Please give the records again, starting at the beginning of the records and ending at the line that contains "3: (190, 16)", with "visible" replaced by "in view" and everything else unchanged. Give only those lines.

* start Exercise materials *

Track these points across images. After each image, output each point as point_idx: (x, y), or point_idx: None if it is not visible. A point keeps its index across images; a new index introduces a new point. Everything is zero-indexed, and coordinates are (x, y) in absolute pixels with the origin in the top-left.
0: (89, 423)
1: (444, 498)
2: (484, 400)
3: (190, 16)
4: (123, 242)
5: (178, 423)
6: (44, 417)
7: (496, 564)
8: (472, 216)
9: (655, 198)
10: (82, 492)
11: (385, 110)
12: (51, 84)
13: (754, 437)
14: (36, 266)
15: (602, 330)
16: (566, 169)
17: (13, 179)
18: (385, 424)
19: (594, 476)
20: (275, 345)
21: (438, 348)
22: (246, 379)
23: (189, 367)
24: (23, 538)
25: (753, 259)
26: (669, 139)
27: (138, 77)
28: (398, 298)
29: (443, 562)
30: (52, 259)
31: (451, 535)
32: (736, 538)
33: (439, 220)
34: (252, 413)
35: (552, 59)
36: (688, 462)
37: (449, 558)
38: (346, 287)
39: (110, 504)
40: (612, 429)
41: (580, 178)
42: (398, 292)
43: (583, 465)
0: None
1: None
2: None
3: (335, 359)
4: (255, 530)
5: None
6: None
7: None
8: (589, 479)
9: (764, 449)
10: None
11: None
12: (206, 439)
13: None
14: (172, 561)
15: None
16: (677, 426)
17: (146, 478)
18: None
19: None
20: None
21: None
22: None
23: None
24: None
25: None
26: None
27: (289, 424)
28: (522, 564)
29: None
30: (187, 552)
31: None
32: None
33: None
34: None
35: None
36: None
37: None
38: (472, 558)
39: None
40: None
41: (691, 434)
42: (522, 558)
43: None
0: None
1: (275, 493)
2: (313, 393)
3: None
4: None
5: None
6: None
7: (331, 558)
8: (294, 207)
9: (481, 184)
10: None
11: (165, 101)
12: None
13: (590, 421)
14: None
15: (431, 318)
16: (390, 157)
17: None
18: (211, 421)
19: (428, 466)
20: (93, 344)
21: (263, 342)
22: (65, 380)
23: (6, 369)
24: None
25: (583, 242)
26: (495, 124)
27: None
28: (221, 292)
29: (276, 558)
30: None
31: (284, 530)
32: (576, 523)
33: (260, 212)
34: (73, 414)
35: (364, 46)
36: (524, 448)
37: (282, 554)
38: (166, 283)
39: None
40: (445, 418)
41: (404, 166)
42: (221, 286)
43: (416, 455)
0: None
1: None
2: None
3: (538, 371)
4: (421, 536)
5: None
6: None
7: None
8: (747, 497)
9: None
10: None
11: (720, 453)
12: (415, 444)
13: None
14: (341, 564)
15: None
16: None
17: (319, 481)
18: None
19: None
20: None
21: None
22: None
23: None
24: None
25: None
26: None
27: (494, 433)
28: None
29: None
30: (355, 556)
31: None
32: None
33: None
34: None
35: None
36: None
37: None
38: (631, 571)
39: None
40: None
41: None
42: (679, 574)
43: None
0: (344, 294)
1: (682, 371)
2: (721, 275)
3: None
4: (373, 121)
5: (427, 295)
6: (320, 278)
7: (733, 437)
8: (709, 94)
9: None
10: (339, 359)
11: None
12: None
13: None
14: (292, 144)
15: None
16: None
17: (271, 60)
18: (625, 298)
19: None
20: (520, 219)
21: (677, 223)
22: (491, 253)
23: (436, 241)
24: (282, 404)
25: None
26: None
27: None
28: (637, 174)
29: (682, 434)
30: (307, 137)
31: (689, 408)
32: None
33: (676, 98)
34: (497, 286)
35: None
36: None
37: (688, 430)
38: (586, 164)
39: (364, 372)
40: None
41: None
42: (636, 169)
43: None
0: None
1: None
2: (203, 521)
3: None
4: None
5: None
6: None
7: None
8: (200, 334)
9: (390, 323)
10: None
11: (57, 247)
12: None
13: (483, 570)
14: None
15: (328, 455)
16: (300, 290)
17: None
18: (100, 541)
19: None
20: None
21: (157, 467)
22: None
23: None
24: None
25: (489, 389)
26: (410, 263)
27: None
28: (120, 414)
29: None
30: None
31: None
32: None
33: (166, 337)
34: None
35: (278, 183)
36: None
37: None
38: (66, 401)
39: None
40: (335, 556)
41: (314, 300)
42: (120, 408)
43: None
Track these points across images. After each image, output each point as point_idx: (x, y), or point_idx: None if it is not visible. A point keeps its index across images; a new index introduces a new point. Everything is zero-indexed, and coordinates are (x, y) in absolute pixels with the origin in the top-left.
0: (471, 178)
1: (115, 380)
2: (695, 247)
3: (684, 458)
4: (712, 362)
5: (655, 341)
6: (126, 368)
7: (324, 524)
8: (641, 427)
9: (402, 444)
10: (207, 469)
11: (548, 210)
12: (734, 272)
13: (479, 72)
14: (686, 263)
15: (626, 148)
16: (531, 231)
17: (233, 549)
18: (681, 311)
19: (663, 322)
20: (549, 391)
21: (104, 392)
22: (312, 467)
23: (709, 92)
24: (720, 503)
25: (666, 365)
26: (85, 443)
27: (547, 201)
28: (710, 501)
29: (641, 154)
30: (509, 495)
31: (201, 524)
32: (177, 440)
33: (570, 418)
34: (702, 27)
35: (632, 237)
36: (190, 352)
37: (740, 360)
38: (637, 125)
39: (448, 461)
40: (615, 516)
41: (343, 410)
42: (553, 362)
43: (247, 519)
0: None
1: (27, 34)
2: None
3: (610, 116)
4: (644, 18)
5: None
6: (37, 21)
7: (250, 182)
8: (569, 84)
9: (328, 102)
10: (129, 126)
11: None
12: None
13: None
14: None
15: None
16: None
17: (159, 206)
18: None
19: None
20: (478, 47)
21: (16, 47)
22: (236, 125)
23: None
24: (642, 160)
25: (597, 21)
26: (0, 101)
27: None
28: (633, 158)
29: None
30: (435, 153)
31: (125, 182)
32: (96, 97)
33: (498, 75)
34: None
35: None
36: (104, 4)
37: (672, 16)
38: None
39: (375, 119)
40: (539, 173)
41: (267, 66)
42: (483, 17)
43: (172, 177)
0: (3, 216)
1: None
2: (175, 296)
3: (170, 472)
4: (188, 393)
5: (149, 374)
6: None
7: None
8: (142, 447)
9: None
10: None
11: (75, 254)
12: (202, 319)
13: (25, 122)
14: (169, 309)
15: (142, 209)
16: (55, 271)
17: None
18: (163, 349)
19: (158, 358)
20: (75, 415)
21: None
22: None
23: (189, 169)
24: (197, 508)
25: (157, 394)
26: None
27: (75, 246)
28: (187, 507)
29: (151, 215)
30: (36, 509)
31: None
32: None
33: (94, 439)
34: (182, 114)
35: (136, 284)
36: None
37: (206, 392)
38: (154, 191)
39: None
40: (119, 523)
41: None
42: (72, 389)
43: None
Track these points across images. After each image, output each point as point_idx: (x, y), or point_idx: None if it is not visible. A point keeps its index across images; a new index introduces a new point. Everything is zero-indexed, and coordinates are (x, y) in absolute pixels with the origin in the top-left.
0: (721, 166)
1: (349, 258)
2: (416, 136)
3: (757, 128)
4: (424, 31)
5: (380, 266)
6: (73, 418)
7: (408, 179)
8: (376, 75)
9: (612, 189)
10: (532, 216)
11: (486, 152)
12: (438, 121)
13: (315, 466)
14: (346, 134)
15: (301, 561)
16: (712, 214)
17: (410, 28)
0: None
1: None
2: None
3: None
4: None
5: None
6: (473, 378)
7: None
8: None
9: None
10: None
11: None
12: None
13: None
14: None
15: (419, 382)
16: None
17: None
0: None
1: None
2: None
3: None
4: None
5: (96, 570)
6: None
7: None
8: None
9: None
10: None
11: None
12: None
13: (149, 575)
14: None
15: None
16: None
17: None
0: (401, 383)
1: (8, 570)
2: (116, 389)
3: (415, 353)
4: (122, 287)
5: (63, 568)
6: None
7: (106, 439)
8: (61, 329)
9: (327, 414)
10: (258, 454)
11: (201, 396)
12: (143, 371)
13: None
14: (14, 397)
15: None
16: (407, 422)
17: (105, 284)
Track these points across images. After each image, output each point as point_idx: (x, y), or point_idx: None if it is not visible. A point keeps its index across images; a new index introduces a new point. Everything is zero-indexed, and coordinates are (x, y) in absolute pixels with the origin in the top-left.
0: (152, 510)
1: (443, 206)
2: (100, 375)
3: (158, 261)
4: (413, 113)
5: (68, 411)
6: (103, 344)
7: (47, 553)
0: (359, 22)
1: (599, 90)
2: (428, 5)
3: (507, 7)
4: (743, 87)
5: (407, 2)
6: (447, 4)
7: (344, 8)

* end Exercise materials *

Answer to this task:
Track these points across images. After each image, output each point as point_idx: (x, y), or point_idx: None if it is not in view. A point keeps its index across images; a new index introduces a new point. Everything is zero-indexed, and coordinates are (x, y) in absolute pixels with the origin in the top-left.
0: (89, 423)
1: (444, 498)
2: (484, 400)
3: (190, 16)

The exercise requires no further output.